Regs. Sec. 1.104-1(c), before it was revised in 2012, provided that

The term "damages received (whether by suit or agreement)" means an amount received (other than workmen's compensation) through prosecution of a legal suit or action based upon tort or tort type rights, or through a settlement agreement entered into in lieu of such prosecution.

Perez argued that the definition of "damages" in the regulation is invalid because it requires prosecution (or threat of prosecution) of a legal suit as a prerequisite for a payment's exclusion from income. Instead, she contended that "damages" in Sec. 104(a)(2) should be interpreted broadly to mean compensation in money received for a loss regardless of any legal suit or action.
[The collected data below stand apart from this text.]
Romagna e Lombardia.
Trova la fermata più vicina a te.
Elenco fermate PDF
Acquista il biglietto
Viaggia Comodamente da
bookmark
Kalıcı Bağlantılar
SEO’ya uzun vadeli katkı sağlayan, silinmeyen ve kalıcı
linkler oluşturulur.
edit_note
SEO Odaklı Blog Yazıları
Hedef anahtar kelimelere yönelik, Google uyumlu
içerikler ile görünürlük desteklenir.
The Tax Court rejected this argument because it mischaracterized what The Donor Source paid Perez for. Perez essentially argued that she received the payments as a result of a settlement of her claims for physical injury and pain and suffering against The Donor Source. The court, however, determined that the payments were compensation for an advance waiver of the personal injuries she might incur in the ­egg-donation process. Citing its own precedent in Starrels, 35 T.C. 646 (1961), aff'd, 304 F.2d 574 (9th Cir. 1962), and Roosevelt, 43 T.C. 77 (1964), the court found that a payment for such an advance waiver was includible in income. As the court stated:

Perez very clearly has a legally recognized interest against bodily invasion. But we must hold that when she forgoes that interest—and consents to such intimate invasion for payment—any amount she receives must be included in her taxable income. Had the Donor Source or the clinic exceeded the scope of Perez's consent, Perez may have had a claim for damages. But the injury here, as painful as it was to Perez, was exactly within the scope of the medical procedures to which she contractually consented. Twice. Her physical pain was a byproduct of performing a service contract, and we find that the payments were made not to compensate her for some unwanted invasion against her bodily integrity but to compensate her for services rendered.
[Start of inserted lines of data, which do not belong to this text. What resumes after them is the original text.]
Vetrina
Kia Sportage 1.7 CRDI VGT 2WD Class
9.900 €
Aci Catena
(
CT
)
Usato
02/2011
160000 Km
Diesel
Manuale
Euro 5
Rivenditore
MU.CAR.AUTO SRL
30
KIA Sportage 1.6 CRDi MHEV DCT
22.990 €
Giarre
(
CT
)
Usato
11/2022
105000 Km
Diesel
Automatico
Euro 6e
In 2012, the IRS revised Regs. Sec. 1.104-1(c) to remove the requirement that the damages be linked to a suit based on a "tort or tort type right." The court explained that the IRS made this change after Sec. 104 was amended in 1996 to allow the exclusion for damages awarded under a no-fault statute, consistent with the changing nature of the types of suits in which individuals were being awarded damages for physical injuries. Consequently, the elimination of this requirement did not affect Perez, because she was not being denied the exclusion because of the type of suit that gave rise to the payments she received. Rather she was being denied the exclusion because the payments were compensation for an advance waiver of personal injuries, not damages for injuries she had previously suffered.

Reflections

The Tax Court stated in closing that "[w]e see no limit on the mischief that ruling in Perez's favor might cause." According to the court, ruling in her favor would make it possible for taxpayers of all sorts to claim that part of their compensation for services was excludable as damages under Sec. 104(a)(2) if they suffered some sort of physical injury or pain or suffering resulting from their work. The Tax Court gave as one example a professional boxer who, under Perez's theory, could argue that some part of the prize he received for a fight was excludable from income because it was payment for the bruises, cuts, and nosebleeds he received in performing his services under a contract.